South Africa says it has been 'punished' rather than 'applauded' for detecting the new Omicron variant

South Africa says it has been 'punished' rather than 'applauded' for detecting the new Omicron variant
A passenger looks at an electronic flight notice board displaying cancelled flights at Tambo International Airport in Johannesburg on November 27, 2021, after several countries banned flights from South Africa following the discovery of a new coronavirus variant Omicron.Phill Magakoe/Getty Images
  • South Africa said it is being punished for detecting the new coronavirus variant Omicron.
  • The US, UK, and Europe have introduced travel restrictions on southern African countries.

South Africa complained that it was being punished for detecting the new coronavirus strain Omicron after worldwide travel restrictions on flights from southern Africa were hurriedly introduced.

"Excellent science should be applauded and not punished," the South African foreign ministry said in a statement on Saturday, reported the BBC.

"This latest round of travel bans is akin to punishing South Africa for its advanced genomic sequencing and the ability to detect new variants quicker, it said.

The World Health Organization labeled Omicron a coronavirus "variant of concern" on Friday.

Researchers in South Africa detected the first known case on November 9 and reported the variant to the WHO on November 24.


South Africa has some of the world's top epidemiologists and scientists, who have detected emerging coronavirus variants early in their life cycle, Reuters said.

Over the weekend, several countries announced travel restrictions for travelers coming from southern African countries, including South Africa, Angola, Botswana, Eswatini, Lesotho, Namibia, the Seychelles, Malawi, Mozambique, and Zimbabwe.

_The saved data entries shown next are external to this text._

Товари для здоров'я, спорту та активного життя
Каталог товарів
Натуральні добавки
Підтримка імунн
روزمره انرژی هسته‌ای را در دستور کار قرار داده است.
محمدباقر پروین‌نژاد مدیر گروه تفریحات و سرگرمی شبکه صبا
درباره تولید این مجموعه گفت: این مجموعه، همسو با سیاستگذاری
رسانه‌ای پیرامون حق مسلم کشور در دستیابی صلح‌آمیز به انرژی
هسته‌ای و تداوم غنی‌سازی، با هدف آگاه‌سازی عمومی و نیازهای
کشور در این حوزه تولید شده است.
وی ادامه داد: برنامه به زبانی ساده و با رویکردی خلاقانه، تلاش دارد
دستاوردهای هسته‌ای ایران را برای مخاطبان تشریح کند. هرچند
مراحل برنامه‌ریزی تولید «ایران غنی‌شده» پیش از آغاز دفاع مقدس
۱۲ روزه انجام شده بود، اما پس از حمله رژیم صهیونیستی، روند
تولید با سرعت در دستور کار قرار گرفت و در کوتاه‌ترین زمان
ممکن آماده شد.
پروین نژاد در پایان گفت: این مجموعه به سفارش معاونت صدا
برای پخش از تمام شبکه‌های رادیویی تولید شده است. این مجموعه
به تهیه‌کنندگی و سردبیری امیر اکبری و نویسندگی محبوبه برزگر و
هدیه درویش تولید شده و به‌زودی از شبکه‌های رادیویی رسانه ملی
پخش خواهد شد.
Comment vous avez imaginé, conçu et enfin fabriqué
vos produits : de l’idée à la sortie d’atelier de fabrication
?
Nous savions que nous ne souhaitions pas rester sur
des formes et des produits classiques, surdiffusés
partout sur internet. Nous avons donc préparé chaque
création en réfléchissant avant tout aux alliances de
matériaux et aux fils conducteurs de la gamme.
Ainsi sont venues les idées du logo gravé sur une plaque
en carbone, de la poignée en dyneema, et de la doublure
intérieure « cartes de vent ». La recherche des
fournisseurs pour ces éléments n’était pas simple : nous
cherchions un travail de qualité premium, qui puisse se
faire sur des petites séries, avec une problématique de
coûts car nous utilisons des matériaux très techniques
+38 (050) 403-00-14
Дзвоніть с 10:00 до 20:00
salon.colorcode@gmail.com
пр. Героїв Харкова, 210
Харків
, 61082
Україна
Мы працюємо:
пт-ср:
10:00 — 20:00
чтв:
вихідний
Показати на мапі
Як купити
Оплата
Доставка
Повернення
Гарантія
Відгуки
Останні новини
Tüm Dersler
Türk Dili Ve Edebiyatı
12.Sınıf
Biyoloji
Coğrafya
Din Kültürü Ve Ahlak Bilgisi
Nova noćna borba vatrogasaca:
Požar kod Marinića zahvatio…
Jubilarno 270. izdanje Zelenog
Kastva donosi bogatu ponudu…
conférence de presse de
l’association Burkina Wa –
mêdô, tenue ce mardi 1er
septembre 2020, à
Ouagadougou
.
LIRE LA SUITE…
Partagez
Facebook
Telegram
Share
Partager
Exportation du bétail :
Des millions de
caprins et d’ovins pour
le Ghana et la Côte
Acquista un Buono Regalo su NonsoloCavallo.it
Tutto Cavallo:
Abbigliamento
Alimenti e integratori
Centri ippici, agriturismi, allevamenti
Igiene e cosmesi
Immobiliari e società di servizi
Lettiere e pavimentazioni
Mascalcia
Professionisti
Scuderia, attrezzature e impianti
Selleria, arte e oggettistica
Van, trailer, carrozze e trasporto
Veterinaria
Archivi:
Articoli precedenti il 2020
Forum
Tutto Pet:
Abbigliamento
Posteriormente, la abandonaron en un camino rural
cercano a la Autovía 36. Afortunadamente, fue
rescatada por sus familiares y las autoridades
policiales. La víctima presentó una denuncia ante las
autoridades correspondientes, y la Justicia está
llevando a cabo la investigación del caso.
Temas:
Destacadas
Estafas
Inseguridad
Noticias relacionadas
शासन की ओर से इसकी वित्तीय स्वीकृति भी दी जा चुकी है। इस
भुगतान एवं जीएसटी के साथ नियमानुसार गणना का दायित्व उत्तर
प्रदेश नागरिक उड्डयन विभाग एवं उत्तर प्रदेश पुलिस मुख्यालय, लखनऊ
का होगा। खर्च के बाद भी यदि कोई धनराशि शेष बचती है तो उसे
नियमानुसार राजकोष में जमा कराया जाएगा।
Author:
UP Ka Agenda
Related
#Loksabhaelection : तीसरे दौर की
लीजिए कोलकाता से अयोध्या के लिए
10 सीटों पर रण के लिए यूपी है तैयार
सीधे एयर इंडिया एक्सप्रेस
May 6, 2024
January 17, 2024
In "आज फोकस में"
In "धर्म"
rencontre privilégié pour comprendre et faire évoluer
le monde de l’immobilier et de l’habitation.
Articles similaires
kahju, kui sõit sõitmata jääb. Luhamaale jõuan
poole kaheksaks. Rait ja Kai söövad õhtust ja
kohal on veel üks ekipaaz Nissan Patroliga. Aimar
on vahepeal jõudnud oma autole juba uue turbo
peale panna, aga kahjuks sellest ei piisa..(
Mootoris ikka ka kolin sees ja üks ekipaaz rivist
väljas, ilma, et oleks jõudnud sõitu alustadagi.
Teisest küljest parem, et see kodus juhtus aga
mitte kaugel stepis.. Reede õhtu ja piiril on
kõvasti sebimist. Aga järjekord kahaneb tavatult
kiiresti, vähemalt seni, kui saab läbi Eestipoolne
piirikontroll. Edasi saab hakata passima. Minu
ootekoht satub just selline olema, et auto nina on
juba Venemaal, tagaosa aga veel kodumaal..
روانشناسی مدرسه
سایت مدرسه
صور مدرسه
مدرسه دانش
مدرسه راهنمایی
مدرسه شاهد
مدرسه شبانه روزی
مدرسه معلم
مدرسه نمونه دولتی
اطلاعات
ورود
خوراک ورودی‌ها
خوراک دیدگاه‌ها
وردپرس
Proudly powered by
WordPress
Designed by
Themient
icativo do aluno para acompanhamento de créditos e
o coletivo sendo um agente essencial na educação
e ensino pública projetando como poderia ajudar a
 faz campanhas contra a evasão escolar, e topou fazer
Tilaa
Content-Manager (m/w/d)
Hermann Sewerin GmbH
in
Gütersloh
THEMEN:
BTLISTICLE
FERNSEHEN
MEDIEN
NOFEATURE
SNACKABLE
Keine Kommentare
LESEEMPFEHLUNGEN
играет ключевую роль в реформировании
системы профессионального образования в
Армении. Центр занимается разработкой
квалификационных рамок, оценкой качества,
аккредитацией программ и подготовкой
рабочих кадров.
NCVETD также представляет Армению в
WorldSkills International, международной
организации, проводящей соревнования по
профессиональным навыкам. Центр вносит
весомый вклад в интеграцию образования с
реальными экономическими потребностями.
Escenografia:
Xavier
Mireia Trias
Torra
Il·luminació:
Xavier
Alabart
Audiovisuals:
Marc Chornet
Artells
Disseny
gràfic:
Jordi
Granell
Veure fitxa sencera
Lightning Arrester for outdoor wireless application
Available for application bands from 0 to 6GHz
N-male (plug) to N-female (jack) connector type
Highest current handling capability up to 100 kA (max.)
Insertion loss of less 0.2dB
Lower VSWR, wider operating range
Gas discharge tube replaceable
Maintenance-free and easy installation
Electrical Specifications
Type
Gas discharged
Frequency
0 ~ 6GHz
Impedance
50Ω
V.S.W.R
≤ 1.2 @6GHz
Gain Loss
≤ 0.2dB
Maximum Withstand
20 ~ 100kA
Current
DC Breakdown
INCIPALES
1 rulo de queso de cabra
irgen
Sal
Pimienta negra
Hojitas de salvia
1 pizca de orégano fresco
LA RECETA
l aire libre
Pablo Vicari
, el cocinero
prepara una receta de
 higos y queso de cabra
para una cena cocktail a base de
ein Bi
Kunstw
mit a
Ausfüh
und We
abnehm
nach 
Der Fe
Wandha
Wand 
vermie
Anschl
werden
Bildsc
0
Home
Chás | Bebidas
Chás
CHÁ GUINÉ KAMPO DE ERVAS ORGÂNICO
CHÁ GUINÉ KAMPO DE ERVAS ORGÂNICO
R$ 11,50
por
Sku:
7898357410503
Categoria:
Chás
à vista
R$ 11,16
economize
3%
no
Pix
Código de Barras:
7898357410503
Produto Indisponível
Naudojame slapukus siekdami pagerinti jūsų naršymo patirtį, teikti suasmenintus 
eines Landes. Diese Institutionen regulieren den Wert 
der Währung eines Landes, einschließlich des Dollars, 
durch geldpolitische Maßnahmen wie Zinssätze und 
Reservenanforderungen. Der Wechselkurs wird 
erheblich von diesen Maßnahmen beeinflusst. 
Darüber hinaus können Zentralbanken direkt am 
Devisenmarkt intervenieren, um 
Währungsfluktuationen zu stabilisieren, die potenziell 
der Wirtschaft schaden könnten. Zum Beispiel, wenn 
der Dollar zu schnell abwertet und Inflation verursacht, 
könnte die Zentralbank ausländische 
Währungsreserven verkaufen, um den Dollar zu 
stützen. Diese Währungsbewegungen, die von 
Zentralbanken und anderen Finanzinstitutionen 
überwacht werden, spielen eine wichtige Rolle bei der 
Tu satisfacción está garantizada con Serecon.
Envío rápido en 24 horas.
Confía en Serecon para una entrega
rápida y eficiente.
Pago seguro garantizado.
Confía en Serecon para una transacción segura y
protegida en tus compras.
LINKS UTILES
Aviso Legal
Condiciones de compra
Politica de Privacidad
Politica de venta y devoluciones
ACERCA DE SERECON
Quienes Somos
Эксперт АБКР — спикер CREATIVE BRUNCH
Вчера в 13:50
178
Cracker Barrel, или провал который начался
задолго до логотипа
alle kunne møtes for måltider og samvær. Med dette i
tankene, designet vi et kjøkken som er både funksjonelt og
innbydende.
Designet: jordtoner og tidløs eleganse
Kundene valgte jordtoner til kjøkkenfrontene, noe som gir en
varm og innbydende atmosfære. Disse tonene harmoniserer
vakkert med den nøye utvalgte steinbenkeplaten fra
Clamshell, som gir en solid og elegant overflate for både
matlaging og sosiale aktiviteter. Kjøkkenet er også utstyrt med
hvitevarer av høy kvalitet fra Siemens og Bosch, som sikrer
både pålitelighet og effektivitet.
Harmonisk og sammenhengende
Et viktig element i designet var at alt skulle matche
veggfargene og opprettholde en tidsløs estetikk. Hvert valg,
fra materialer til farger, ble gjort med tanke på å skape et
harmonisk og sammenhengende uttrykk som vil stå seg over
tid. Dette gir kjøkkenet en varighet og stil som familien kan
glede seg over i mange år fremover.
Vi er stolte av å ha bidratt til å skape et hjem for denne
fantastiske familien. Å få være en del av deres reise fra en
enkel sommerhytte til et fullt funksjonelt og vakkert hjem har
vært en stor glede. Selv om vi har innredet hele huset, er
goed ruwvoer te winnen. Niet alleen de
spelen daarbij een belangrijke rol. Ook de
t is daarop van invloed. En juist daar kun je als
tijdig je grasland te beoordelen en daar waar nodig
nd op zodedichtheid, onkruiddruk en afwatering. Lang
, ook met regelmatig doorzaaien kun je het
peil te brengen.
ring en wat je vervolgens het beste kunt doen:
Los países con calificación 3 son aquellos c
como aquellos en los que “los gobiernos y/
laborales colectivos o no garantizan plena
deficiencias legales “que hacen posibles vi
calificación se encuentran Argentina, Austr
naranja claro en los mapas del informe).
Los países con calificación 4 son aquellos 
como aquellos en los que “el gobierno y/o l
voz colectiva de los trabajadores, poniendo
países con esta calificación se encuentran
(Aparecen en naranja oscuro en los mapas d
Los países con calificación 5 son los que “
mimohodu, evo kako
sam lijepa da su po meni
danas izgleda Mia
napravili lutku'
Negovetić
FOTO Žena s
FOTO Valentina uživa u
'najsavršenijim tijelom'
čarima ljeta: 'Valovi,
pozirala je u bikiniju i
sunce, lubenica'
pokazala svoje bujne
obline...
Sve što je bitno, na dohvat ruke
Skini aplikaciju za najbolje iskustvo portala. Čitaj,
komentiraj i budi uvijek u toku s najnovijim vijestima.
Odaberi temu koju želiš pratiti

The US said it would restrict travel from the region, and European Union member states have also planned to ban flights from southern African countries.

The UK, Canada, and Australia have also introduced restrictions.

South African officials claimed that the country was facing unfair discrimination.


"The world should provide support to South Africa and Africa and not discriminate or isolate it," Professor Tulio de Oliveira, the director of the Centre for Epidemic Response and Innovation, said in a series of tweets.

"We have been very transparent with scientific information. We identified, made data public, and raised the alarm as the infections are just increasing. We did this to protect our country and the world in spite potentially suffering massive discrimination," said Prof. de Oliveira.

The government also questioned the travel bans, as the Omicron variant has already been detected in Europe and Asia.

In a press conference on Friday, health minister Joe Phaahla said: "The same countries that are enacting this kind of knee-jerk, draconian reaction are battling their own waves."

On Friday, the WHO cautioned countries against hastily imposing travel restrictions linked to the variant, saying they should take a "risk-based and scientific approach."


The new travel bans came when South Africa hoped to revitalize its tourism industry after a pandemic slump.

"Our immediate concern is the damage that these restrictions are causing to families, the travel and tourism industries and business," South African minister Naledi Pandor said in a statement.

The country said it had already started engaging countries that have imposed travel bans to persuade them to reconsider.